Data Preparation Pipeline

data pipeline preprocessing

The data preparation pipeline transforms raw video data into a format suitable for training deep learning models. It involves landmark extraction, normalization, augmentation, and storage optimization.

Flowchart

graph LR
    A[Raw Video] -->|MediaPipe| B[Raw Keypoints .npz]
    B -->|Normalize| C[Normalized Keypoints]
    C -->|TSN Sampling| D[Fixed Sequence]
    D -->|Augment| E[Training Batch]
    C -->|Memory Map| F[mmap Dataset]
    F -->|Load| E

Pipeline Steps

1. Landmark Extraction

We use MediaPipe to extract landmarks from every frame of every video in the dataset.

  • Script: prepare_npz_kps.py
  • Output: .npz files containing raw landmark coordinates.

2. Normalization

Raw landmarks are normalized to be invariant to scale and translation.

  • Center: Subtract the nose (pose/face) or wrist (hand) coordinates.
  • Scale: Divide by a reference distance (e.g., shoulder width).

3. Sampling (TSN)

Video sequences vary in length. We use Temporal Segment Networks (TSN) sampling to produce a fixed-length sequence (e.g., SEQ_LEN=30).

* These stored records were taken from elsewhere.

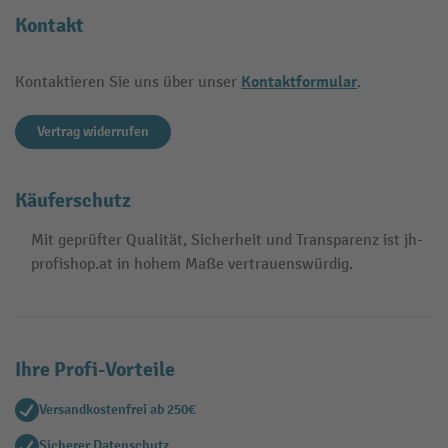
Kontakt
Kontaktformular
Kontaktieren Sie uns über unser
.
Vertrag widerrufen
Käuferschutz
Mit geprüfter Qualität, Sicherheit und Transparenz ist jh-
profishop.at in hohem Maße vertrauenswürdig.
Ihre Profi-Vorteile
Versandkostenfrei ab 250€
Sicherer Datenschutz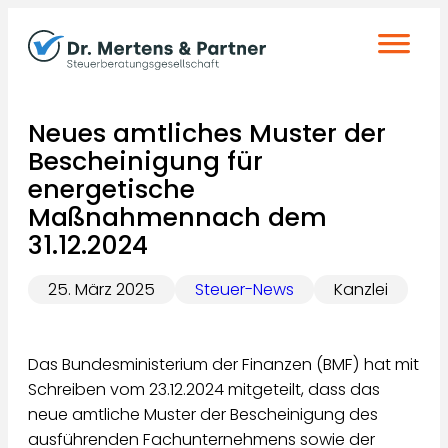
Zum
Inhalt
springen
Neues amtliches Muster der
Bescheinigung für
energetische
Maßnahmennach dem
31.12.2024
25. März 2025
Steuer-News
Kanzlei
Das Bundesministerium der Finanzen (BMF) hat mit
Schreiben vom 23.12.2024 mitgeteilt, dass das
neue amtliche Muster der Bescheinigung des
ausführenden Fachunternehmens sowie der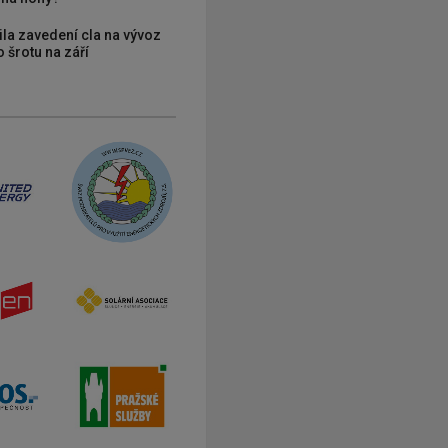
ila zavedení cla na vývoz
 šrotu na září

  • Training: Randomly sample one frame from each segment (jittering) to augment temporal variance.
  • Testing: Sample the center frame of each segment for deterministic evaluation.

4. Augmentation

To improve model generalization, we apply valid geometric transformations during training:

  • Horizontal Flip: Mirrored with left/right landmark permutation.
  • Rotation: Random rotation ±15 degrees.
  • Scaling: Random scaling ±15%.
  • Translation: Random shift in X/Y.